The Roam note taking app has a simple but really cool way of dealing with those relationships between concepts. Every time you refer to another concept in a note, you get a back reference from the page about that concept. So, if I write a note about, say, move semantics in C++, and mention C++ in that page, the C++ page will show me a back reference to “move semantics”. It also lets you see these relationships in a graph.

That goes some way of making notes more discoverable later, as you automatically get a sort of index built. But what I think is missing there is how this interacts with artifacts that are not notes. Take for instance this blog post. Say you have a great idea that is related to it, and you want to remember it. You could write a note that has a link to it. Wouldn’t it then be nice to have a backreference from this post? Without that, how likely are you to remember that you had even written that note in a year’s time?

OrgMode

OrgMode is a package for Emacs that is designed for note-taking. It is superficially similar to Markdown: you can have headings, lists, tables, etc. It is somewhat more sophisticated than that, even as a text processor: you can insert blocks of code that can be executed in line, and produce data to be used by another block of code. But this is somewhat beside the point here.

What’s more interesting are its cross-reference abilities. You can put TODO items with deadlines in your notes, and then have OrgMode generate an agenda (from all your files). You can tag your headings (and files) and then search according to that.

Org-Roam

Org-Roam takes the ideas of Roam (mainly backreferences) and adapts them to OrgMode. The main feature it allows is to display the back-references to the current file. It also allows to to generate a graph of your references using GraphViz, but that is much less pretty and useful than the interactive graph Roam-proper offers.

That’s nice, but it’s still a walled garden. Back-references can only be created from other notes (specifically ones within your Org-Roam directory). But this time, the walled-garden is within an open-source software, so maybe we can do something to jump the wall.

Instant-Org

These ideas have led me to write a simple prototype of how a system that can jump that wall might look. The idea is very simple: whenever we switch to a new window8, we analyze whether the currently focused window relates to any entity that we have a note about: for instance, if we switch to a browser window, I parse the title to see whether we are currently looking at a bug, a pull request, a GitHub repository (sadly, each of those is a hardcoded regex). If it’s a terminal window, I look at the current working directory to see if I have any notes about that.

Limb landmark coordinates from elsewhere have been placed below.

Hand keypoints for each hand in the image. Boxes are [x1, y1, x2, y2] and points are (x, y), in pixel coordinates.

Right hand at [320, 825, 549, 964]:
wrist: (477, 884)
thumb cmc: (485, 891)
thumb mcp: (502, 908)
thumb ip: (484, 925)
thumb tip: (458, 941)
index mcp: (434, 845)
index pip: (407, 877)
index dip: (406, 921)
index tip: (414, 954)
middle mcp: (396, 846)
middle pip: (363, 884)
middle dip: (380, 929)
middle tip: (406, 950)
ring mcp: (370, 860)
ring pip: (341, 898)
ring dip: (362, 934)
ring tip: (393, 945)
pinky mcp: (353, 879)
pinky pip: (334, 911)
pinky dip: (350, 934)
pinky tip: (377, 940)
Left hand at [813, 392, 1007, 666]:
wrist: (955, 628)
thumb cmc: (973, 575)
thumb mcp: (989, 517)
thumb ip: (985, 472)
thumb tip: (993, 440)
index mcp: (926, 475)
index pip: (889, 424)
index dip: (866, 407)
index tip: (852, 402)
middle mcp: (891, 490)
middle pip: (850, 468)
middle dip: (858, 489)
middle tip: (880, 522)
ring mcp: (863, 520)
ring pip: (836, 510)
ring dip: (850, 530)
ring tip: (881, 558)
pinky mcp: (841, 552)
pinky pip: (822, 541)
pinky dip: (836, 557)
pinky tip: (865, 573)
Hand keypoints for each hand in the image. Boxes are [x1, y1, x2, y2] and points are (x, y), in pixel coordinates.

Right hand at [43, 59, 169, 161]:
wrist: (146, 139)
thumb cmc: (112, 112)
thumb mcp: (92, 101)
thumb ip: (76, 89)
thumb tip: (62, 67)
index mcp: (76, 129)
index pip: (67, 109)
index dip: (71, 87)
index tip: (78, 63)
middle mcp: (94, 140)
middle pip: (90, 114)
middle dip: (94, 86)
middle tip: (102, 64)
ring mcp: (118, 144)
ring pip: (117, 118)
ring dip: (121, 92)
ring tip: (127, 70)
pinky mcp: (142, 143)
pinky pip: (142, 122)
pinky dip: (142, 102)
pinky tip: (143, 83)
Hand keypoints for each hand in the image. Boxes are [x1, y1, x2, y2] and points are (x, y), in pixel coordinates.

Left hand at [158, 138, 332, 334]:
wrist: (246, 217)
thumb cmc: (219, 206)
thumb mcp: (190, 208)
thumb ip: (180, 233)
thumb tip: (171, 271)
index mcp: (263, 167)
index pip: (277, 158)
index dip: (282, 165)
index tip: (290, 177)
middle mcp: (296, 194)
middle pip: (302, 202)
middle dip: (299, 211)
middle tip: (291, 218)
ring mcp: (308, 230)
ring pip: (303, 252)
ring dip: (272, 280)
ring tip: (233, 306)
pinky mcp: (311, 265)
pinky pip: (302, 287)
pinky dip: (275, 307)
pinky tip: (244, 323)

It then checks the Org-Roam database to see whether we have a note about that entity, and if we do, automatically opens it in the background. This, being a prototype, is still an approximation on what I ultimately envision: we can link notes to entities outside of the walled garden this way, but we don’t collect back-references if other notes link to the entity, not the associated note. I recorded a short demo on how that looks.

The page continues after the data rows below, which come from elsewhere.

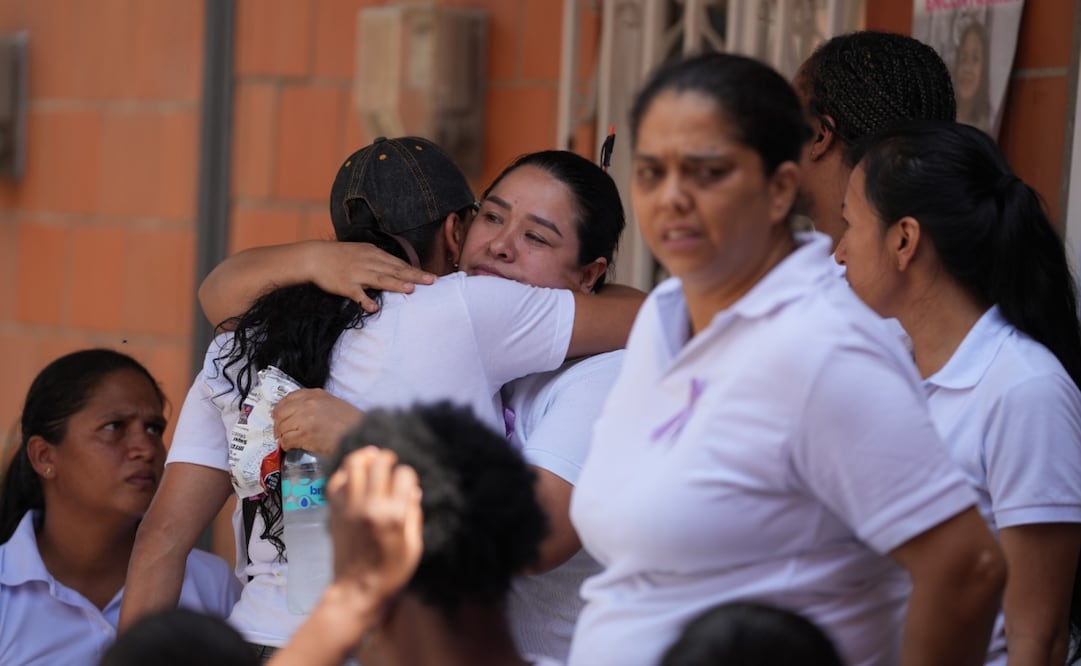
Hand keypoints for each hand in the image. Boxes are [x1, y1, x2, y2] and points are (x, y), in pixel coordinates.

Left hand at [273, 389, 363, 455]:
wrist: (359, 433)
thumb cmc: (349, 421)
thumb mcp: (332, 403)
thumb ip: (314, 404)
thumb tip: (296, 413)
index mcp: (315, 394)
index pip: (288, 398)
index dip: (280, 408)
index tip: (277, 415)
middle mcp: (308, 403)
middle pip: (281, 413)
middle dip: (278, 424)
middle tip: (279, 432)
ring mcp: (306, 419)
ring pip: (282, 427)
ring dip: (282, 435)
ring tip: (287, 440)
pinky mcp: (305, 435)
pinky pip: (287, 440)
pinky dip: (286, 445)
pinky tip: (292, 446)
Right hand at [307, 242, 435, 312]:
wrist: (315, 257)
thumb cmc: (340, 255)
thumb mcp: (363, 251)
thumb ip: (379, 259)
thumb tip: (397, 268)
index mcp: (374, 253)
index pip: (399, 263)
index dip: (415, 270)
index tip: (431, 276)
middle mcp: (368, 262)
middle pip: (395, 270)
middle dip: (414, 275)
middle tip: (431, 281)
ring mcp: (357, 274)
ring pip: (380, 279)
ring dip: (395, 284)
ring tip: (410, 290)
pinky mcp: (345, 285)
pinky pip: (357, 294)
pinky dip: (365, 300)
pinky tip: (374, 307)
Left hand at [326, 447, 422, 603]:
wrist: (357, 589)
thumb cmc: (390, 572)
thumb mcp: (414, 546)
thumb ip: (414, 515)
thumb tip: (413, 490)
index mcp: (394, 515)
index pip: (404, 475)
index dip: (408, 475)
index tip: (408, 482)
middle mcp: (370, 506)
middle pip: (378, 463)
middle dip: (388, 457)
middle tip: (390, 461)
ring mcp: (349, 507)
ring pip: (353, 465)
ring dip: (364, 457)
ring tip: (371, 456)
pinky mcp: (335, 512)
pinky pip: (336, 481)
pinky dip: (345, 472)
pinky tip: (353, 473)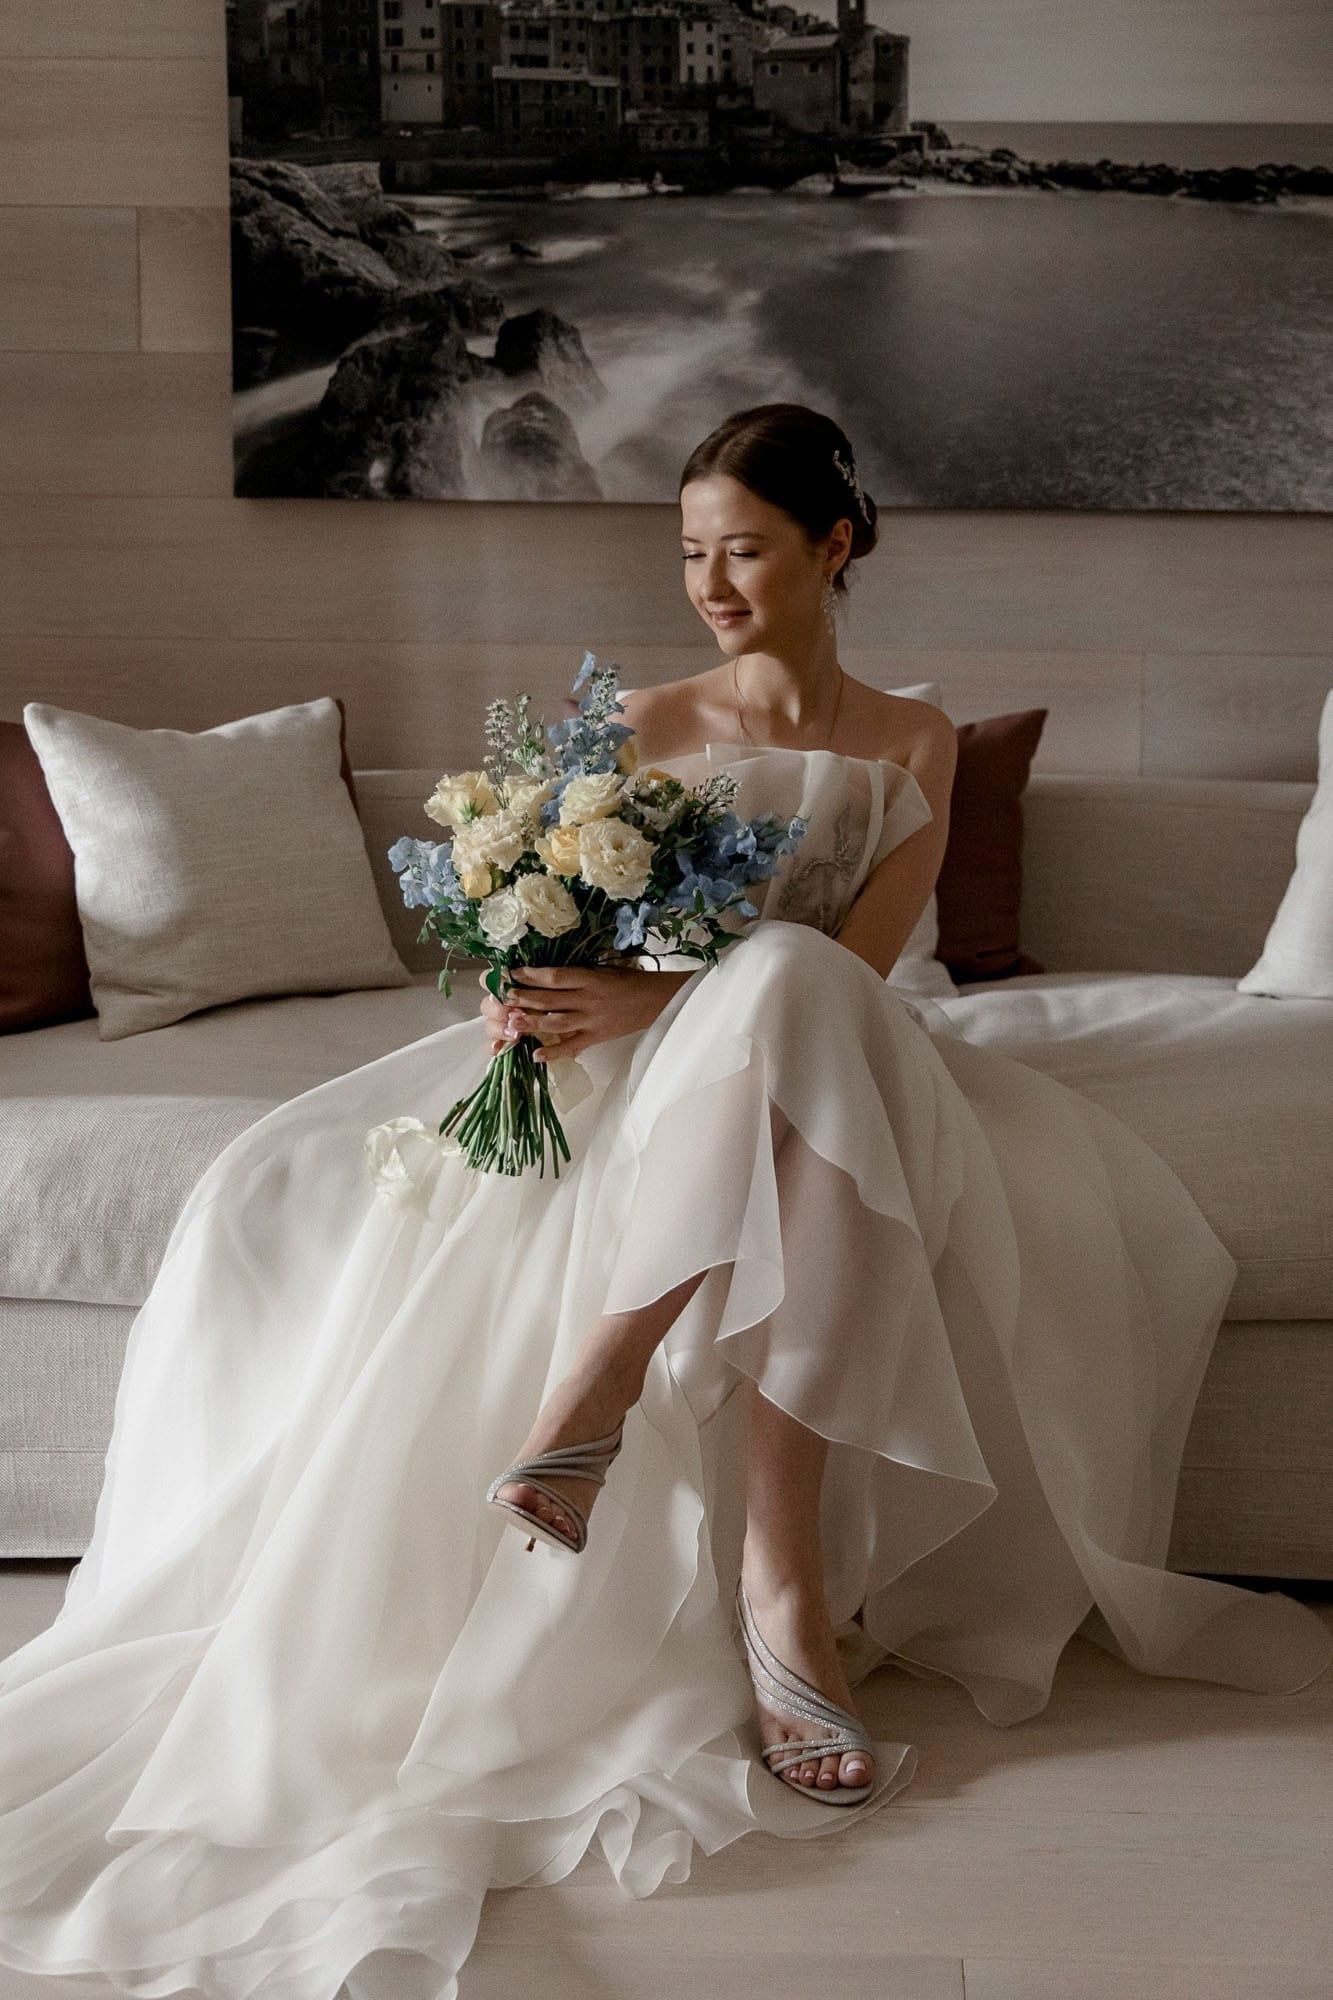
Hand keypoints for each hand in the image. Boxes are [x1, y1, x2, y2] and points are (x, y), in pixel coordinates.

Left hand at [477, 963, 694, 1061]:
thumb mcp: (605, 969)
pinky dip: (554, 1052)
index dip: (532, 975)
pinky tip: (536, 1055)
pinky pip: (573, 1046)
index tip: (513, 973)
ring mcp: (593, 1020)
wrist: (658, 1000)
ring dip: (533, 1023)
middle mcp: (589, 999)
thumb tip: (548, 974)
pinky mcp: (598, 1037)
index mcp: (591, 978)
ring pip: (557, 1023)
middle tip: (504, 996)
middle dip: (525, 998)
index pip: (556, 976)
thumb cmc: (630, 980)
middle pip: (551, 999)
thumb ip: (579, 974)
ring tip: (512, 1023)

Once I get more comfortable with elisp, I will attempt to teach Org-Roam to handle more sorts of links. That would make the resulting graph much richer and more useful: whenever you visit a website, you can see all the time you referred to it in any note.

Is this better than paper notes? Maybe. But only once the knowledge graph has grown enough for the overhead in taking notes to pay dividends.

Endnotes

  1. If anyone happens to read this in the future: this was written at the time of the global COVID-19 lockdowns. 

  2. Vim keybindings are better. 

  3. If you have never tried dotted paper, do it. It’s like squared paper with less visual clutter. I like the Rhodia A4 notebook

  4. Which I, inconveniently, have no access to right now. 

  5. JinHao make insanely affordable ones. I promise I do not get paid for these Amazon links. 

  6. There will need to be some more breakthroughs in machine learning before I can subject my handwriting to OCR software, and until then I’ll have to continue to search manually. 

  7. University is easier. Things can be neatly arranged by subjects. 

  8. Actually, I just poll the active window every 100 ms to see if it changed.